All of these activities require funding support from numerous sources, Scott points out. “We can hold on, as I think most organizations will. We’re okay,” she said. “Giving is down, but we’re confident it will come back.”

Giving is definitely slower than last year for the CREATE Foundation in Tupelo. However, the good news, says president Mike Clayborne, is that the heaviest giving by far usually comes in the last quarter of each year.

“Hopefully things will settle down in the stock market because that has more impact on us than the general economy,” he said. “About 60% of our contributions come through stock gifts, especially people making capital contributions. People are sort of frozen in their giving right now, but it’s not uncommon for us to receive 20% of our contributions for the entire year in the month of December.”

Noting that November and December are CREATE’s biggest months for contributions, Clayborne says it’s far too early to sound the alarm on this year’s funding.

“If we can get some stability in the stock market and in the general economy (I don’t want to minimize that), we will be okay,” he added. “The economy is different everywhere, even in parts of Mississippi. Things are pretty tight in our area, but we’re fortunate to have good things on the horizon.”

The CREATE Foundation covers a 16-county area in Northeast Mississippi, providing community support through grants and working with companies for their donor funds.

State funding for the Mississippi Arts Commission went down in 2001, but did get a small increase this year. Larry Morrisey, director of grants, says the budget is still less than it was seven or eight years ago.
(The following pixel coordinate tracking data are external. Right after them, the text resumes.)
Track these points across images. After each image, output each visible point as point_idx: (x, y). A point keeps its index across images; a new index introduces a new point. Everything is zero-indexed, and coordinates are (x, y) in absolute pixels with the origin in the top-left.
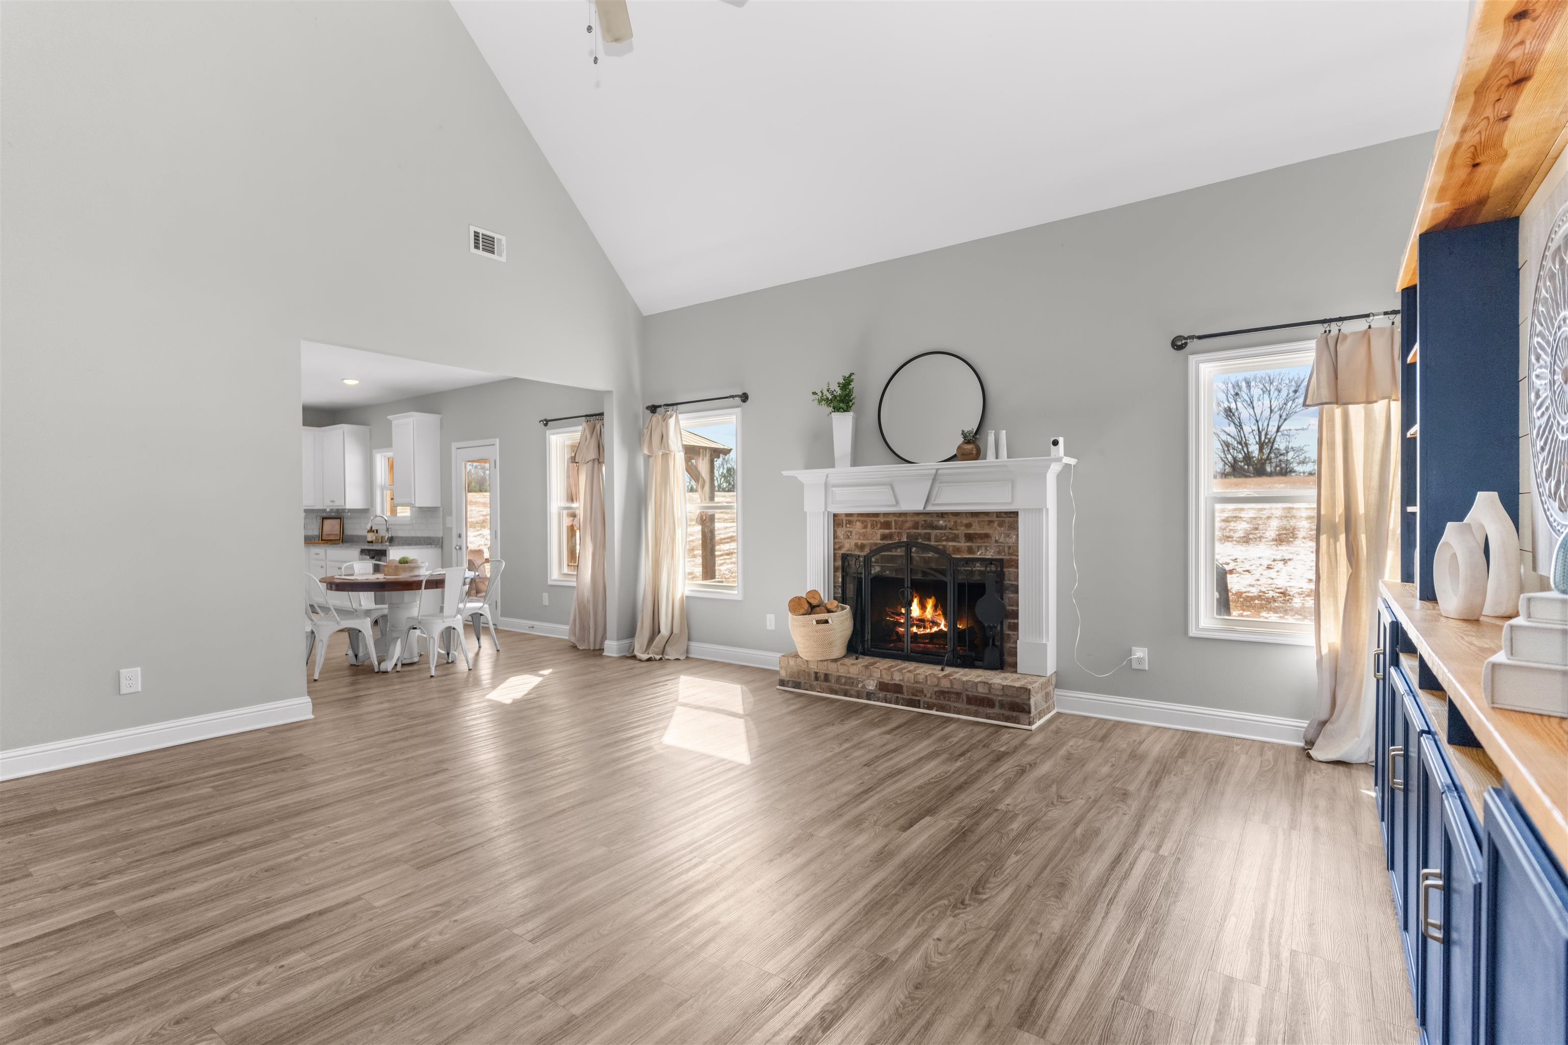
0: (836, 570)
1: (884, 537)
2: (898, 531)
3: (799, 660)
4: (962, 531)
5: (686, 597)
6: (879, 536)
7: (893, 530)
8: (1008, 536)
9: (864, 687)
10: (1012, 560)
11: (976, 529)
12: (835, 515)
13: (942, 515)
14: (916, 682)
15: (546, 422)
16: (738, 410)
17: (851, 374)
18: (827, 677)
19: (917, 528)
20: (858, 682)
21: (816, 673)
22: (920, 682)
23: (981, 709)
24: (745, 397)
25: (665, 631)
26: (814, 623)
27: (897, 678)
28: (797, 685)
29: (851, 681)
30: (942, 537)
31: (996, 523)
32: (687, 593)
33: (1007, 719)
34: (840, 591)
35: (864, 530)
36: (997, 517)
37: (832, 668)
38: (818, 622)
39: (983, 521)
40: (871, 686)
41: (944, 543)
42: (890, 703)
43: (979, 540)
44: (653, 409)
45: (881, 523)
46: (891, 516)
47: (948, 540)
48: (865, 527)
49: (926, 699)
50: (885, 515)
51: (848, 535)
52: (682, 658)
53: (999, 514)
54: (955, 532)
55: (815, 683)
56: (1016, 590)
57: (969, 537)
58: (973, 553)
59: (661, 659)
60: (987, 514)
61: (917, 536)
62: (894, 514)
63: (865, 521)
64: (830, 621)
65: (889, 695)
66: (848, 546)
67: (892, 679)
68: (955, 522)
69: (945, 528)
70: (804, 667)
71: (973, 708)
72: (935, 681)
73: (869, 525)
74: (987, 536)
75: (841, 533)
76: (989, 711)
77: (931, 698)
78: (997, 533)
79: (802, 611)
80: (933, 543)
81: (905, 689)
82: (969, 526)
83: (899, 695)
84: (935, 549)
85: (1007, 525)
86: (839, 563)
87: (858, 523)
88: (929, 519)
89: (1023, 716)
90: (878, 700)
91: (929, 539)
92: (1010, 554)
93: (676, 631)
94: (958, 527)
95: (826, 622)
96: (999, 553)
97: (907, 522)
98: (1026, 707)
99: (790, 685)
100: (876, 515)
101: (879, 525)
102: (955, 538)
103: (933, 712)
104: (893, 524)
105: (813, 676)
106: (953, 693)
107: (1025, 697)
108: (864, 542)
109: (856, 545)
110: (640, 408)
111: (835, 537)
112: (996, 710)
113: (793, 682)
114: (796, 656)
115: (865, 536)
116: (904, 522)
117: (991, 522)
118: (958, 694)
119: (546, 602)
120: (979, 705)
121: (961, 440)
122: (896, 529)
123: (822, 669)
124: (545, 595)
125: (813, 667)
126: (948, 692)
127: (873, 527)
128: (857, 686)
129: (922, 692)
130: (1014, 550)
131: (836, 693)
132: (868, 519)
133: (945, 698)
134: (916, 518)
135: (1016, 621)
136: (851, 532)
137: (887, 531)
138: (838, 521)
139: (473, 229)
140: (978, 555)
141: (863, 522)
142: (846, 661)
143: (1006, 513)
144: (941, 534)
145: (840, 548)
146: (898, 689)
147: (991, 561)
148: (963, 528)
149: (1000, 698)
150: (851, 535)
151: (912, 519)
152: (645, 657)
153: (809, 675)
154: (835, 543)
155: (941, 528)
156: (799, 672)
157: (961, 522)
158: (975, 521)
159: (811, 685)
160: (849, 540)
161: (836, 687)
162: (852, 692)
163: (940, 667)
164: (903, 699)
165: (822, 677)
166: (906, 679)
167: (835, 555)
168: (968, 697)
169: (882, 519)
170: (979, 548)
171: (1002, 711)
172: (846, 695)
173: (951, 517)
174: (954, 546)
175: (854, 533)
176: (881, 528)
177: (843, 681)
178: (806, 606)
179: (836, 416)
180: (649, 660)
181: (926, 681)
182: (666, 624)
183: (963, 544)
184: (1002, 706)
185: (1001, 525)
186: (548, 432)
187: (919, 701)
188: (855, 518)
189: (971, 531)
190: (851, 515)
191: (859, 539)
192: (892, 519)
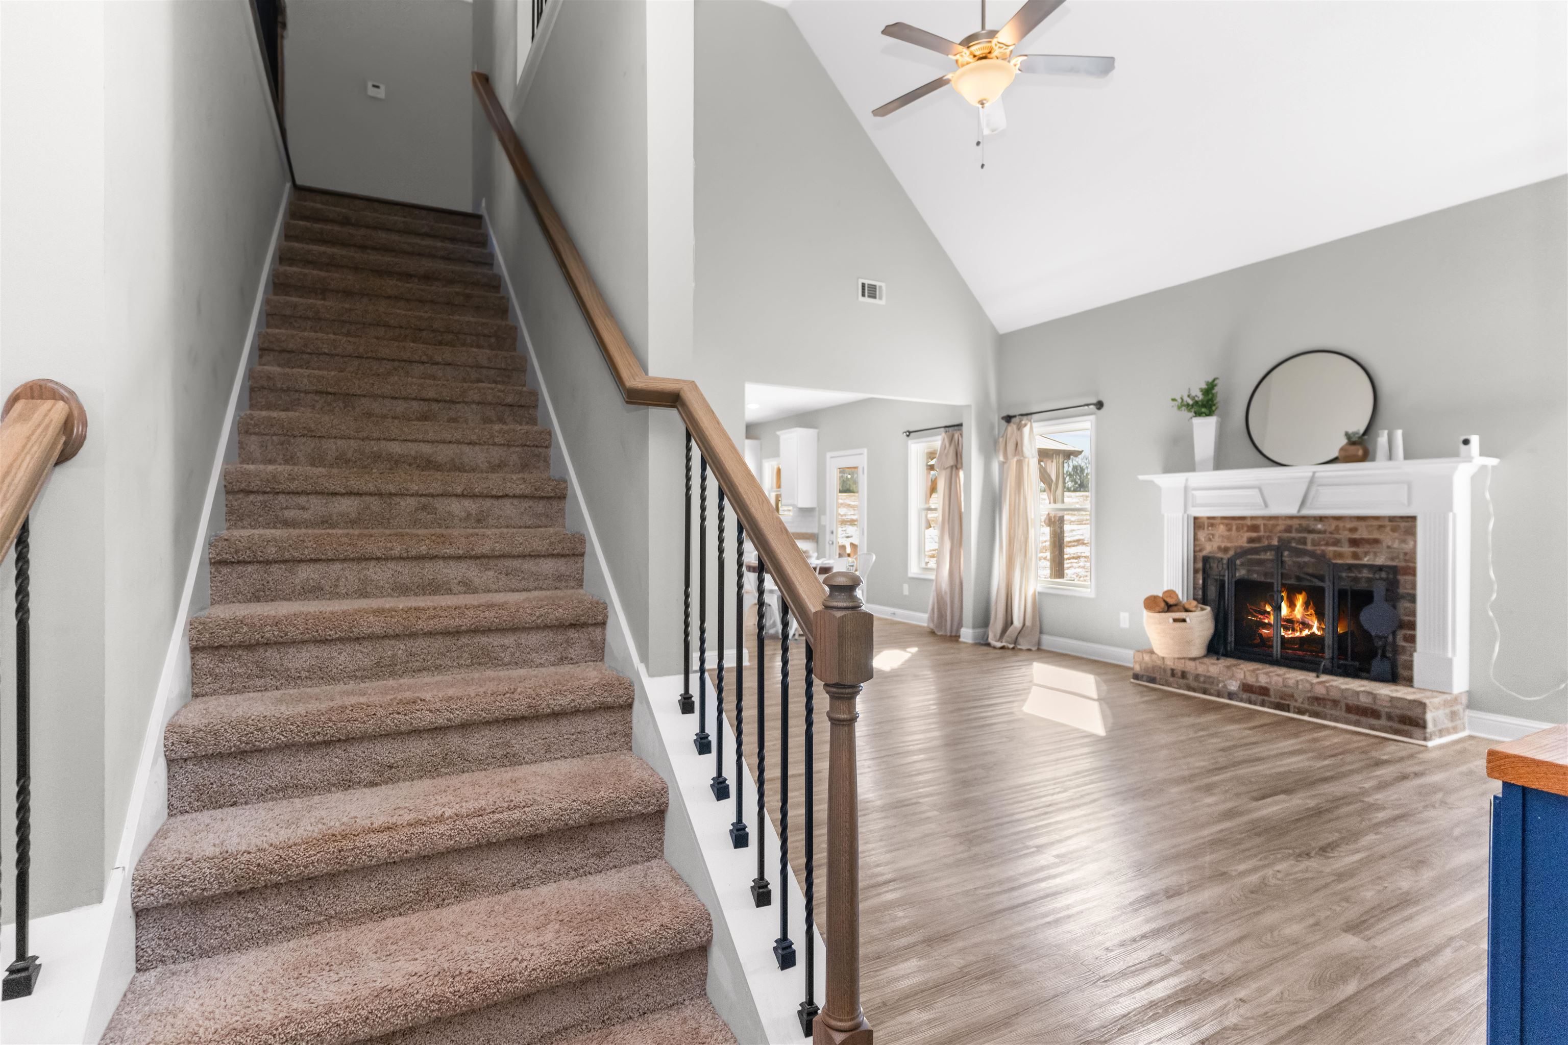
0: (1196, 571)
1: (1251, 540)
2: (1267, 534)
3: (1154, 656)
4: (1345, 535)
5: (1039, 593)
6: (1245, 539)
7: (1262, 533)
8: (1404, 541)
9: (1225, 686)
10: (1408, 568)
11: (1363, 533)
12: (1195, 518)
13: (1321, 519)
14: (1285, 686)
15: (909, 433)
16: (1092, 417)
17: (1214, 380)
18: (1184, 675)
19: (1290, 532)
20: (1219, 682)
21: (1173, 670)
22: (1289, 687)
23: (1363, 719)
24: (1100, 405)
25: (1017, 622)
26: (1171, 621)
27: (1263, 680)
28: (1152, 680)
29: (1210, 680)
30: (1320, 542)
31: (1388, 529)
32: (1039, 589)
33: (1397, 732)
34: (1200, 592)
35: (1227, 533)
36: (1390, 521)
37: (1190, 666)
38: (1175, 620)
39: (1371, 526)
40: (1233, 686)
41: (1323, 548)
42: (1255, 704)
43: (1366, 546)
44: (1008, 419)
45: (1248, 527)
46: (1260, 519)
47: (1327, 544)
48: (1230, 530)
49: (1297, 705)
50: (1252, 518)
51: (1209, 538)
52: (1034, 649)
53: (1392, 519)
54: (1337, 536)
55: (1171, 679)
56: (1413, 599)
57: (1354, 542)
58: (1360, 559)
59: (1013, 648)
60: (1377, 518)
61: (1290, 540)
62: (1263, 518)
63: (1230, 525)
64: (1188, 620)
65: (1253, 697)
66: (1209, 548)
67: (1257, 681)
68: (1337, 526)
69: (1325, 532)
70: (1159, 663)
71: (1354, 717)
72: (1308, 686)
73: (1234, 528)
74: (1376, 541)
75: (1202, 535)
76: (1373, 722)
77: (1302, 703)
78: (1389, 539)
79: (1158, 609)
80: (1309, 547)
81: (1272, 693)
82: (1354, 530)
83: (1266, 698)
84: (1312, 554)
85: (1402, 530)
86: (1200, 565)
87: (1222, 526)
88: (1304, 523)
89: (1417, 731)
90: (1241, 701)
91: (1305, 543)
92: (1406, 561)
93: (1028, 623)
94: (1341, 532)
95: (1184, 620)
96: (1392, 559)
97: (1278, 525)
98: (1421, 722)
99: (1145, 678)
100: (1243, 518)
101: (1245, 529)
102: (1337, 543)
103: (1306, 718)
104: (1262, 528)
105: (1169, 672)
106: (1329, 700)
107: (1419, 710)
108: (1229, 545)
109: (1219, 548)
110: (996, 418)
111: (1195, 539)
112: (1383, 722)
113: (1148, 677)
114: (1152, 652)
115: (1229, 538)
116: (1275, 526)
117: (1382, 527)
118: (1335, 703)
119: (906, 592)
120: (1362, 715)
121: (1344, 441)
122: (1265, 532)
123: (1179, 666)
124: (906, 587)
125: (1170, 664)
126: (1324, 699)
127: (1238, 529)
128: (1218, 685)
129: (1292, 696)
130: (1411, 556)
131: (1194, 690)
132: (1234, 522)
133: (1319, 704)
134: (1289, 522)
135: (1412, 632)
136: (1213, 535)
137: (1254, 535)
138: (1198, 524)
139: (861, 281)
140: (1366, 560)
141: (1227, 525)
142: (1206, 660)
143: (1402, 518)
144: (1319, 538)
145: (1201, 551)
146: (1264, 691)
147: (1380, 568)
148: (1346, 532)
149: (1387, 710)
150: (1213, 537)
151: (1284, 523)
152: (999, 645)
153: (1165, 670)
154: (1195, 546)
155: (1319, 532)
156: (1154, 668)
157: (1344, 527)
158: (1361, 525)
159: (1166, 681)
160: (1211, 543)
161: (1194, 684)
162: (1212, 691)
163: (1314, 674)
164: (1271, 702)
165: (1179, 674)
166: (1273, 683)
167: (1195, 557)
168: (1347, 706)
169: (1249, 522)
170: (1366, 554)
171: (1390, 724)
172: (1205, 693)
173: (1331, 520)
174: (1335, 551)
175: (1217, 536)
176: (1247, 532)
177: (1202, 679)
178: (1163, 605)
179: (1198, 422)
180: (1003, 648)
181: (1298, 685)
182: (1019, 617)
183: (1346, 549)
184: (1390, 717)
185: (1394, 530)
186: (910, 442)
187: (1288, 705)
188: (1218, 521)
189: (1356, 536)
190: (1213, 518)
191: (1222, 542)
192: (1261, 523)
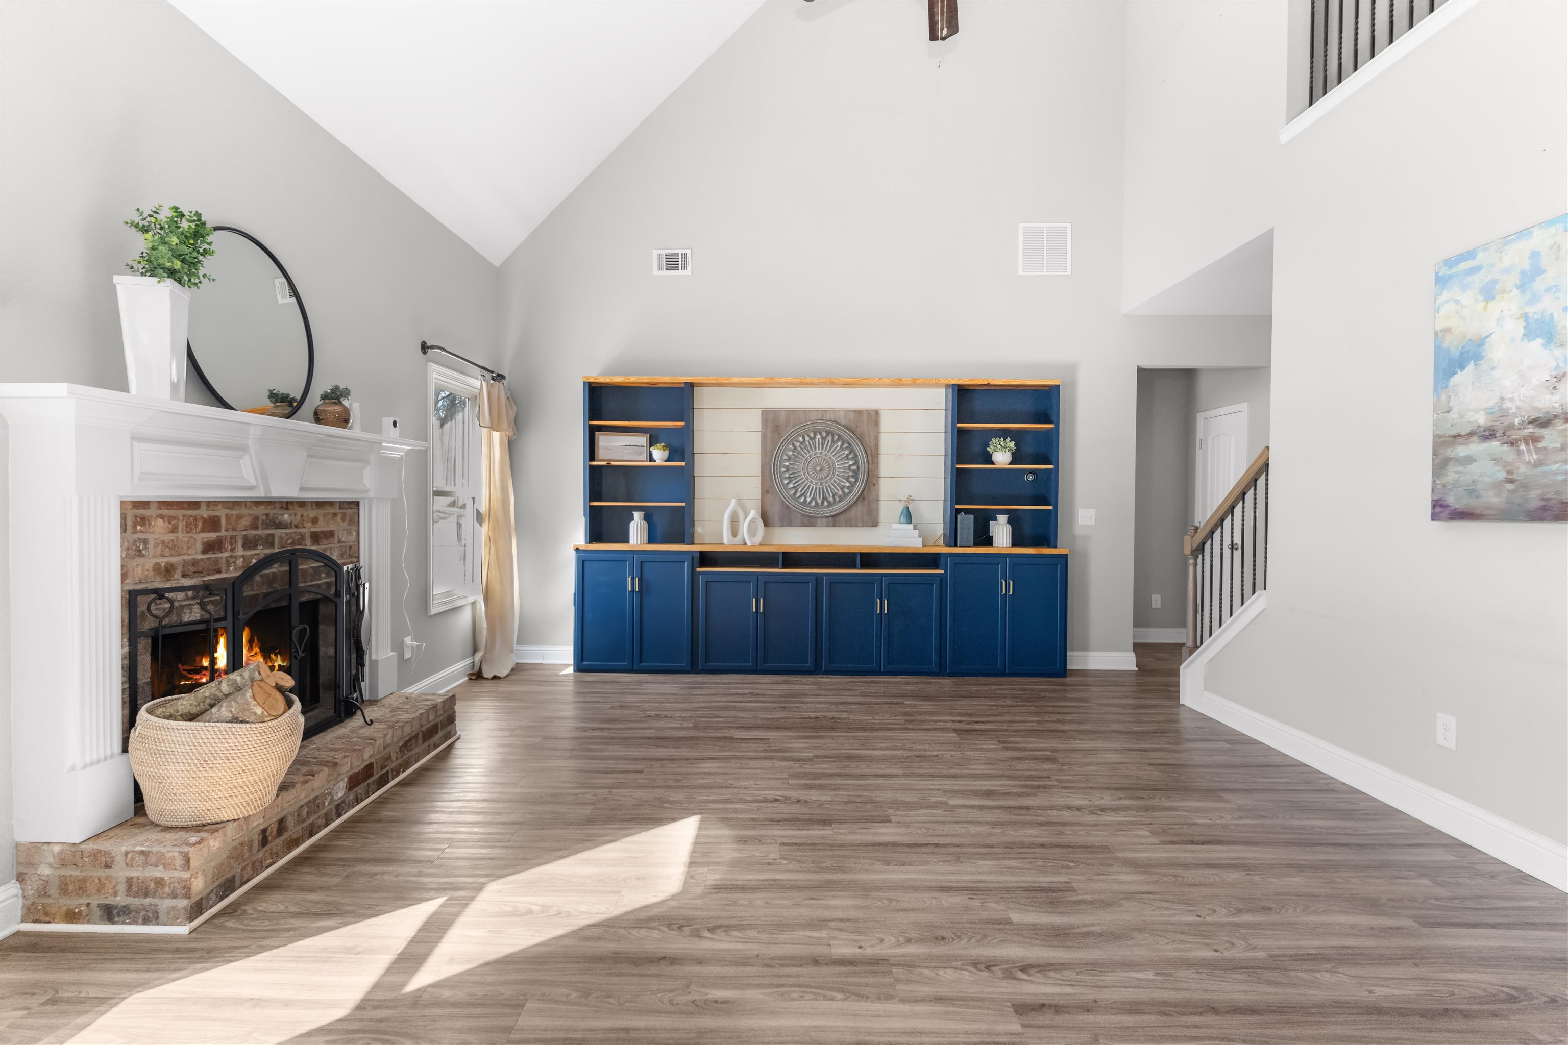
1: (209, 547)
2: (230, 533)
4: (308, 528)
6: (199, 547)
7: (223, 533)
8: (349, 533)
9: (331, 798)
11: (321, 525)
12: (124, 503)
19: (257, 528)
21: (264, 832)
22: (389, 745)
23: (432, 741)
27: (368, 755)
28: (228, 886)
30: (287, 540)
31: (339, 516)
35: (172, 536)
36: (340, 508)
39: (328, 514)
40: (340, 791)
41: (290, 549)
42: (362, 800)
43: (325, 541)
45: (205, 521)
46: (220, 506)
47: (293, 543)
48: (174, 530)
49: (395, 764)
50: (210, 504)
51: (139, 551)
53: (341, 505)
54: (302, 530)
55: (260, 854)
57: (315, 538)
60: (331, 504)
62: (226, 504)
63: (174, 518)
65: (360, 789)
67: (364, 761)
68: (302, 516)
70: (240, 836)
71: (427, 744)
72: (400, 733)
73: (182, 525)
74: (331, 534)
75: (132, 542)
77: (397, 759)
78: (338, 529)
80: (275, 549)
81: (376, 767)
82: (315, 521)
83: (370, 780)
85: (348, 518)
87: (160, 522)
88: (270, 511)
90: (350, 807)
91: (273, 544)
100: (194, 505)
101: (200, 525)
102: (301, 540)
104: (223, 521)
108: (173, 560)
109: (157, 568)
115: (173, 547)
117: (335, 515)
122: (226, 530)
123: (272, 816)
127: (189, 528)
128: (324, 805)
129: (391, 756)
130: (355, 550)
131: (297, 842)
134: (256, 511)
136: (145, 542)
137: (213, 536)
141: (170, 519)
143: (347, 503)
144: (286, 534)
146: (368, 770)
148: (309, 524)
150: (146, 548)
151: (250, 512)
156: (230, 857)
157: (307, 516)
158: (318, 513)
160: (141, 560)
161: (298, 828)
162: (320, 822)
164: (374, 783)
168: (423, 734)
169: (204, 513)
172: (311, 835)
175: (151, 545)
176: (203, 531)
177: (304, 813)
181: (394, 738)
185: (343, 519)
188: (151, 512)
189: (317, 529)
190: (145, 504)
191: (162, 556)
192: (222, 513)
The commission, which provides grants and services to arts organizations and individual artists, is seeing a steady increase in the number of applicants.

“We are dividing the funds more among the group of clients we serve so we can help more people,” he said. “We had grants of $7,500 a few years ago. Now they are capped at $5,000. We want to be more realistic.”

Grants from the commission can be used for operating budgets, projects, fellowships and mini-grants for artists. The Arts Commission does not do any active fundraising. Funding comes from the state, the National Endowment for the Arts and private organizations — such as the Wallace Foundation and Blue Cross/Blue Shield — who donate for specific programs and activities.

The Arts, Hancock County organization is rebuilding following the area’s devastation from Hurricane Katrina. It actively sought donations to furnish supplies for local artists who lost their homes and studios.

“We’ve been very fortunate since the storm. We applied and got several grants from the (Mississippi) Arts Commission and the National Endowment for the Arts,” said president Kay Gough. “We don’t do any kind of local fund raising.”

To spotlight their progress, the group will sponsor an artists’ studio tour, Arts Alive, October 25-26 in Bay St. Louis. “It’s really a neat event and will feature all kinds of artists,” she said. “We’re trying to help them recover. Those who lost studios will be set up at different locations around town.”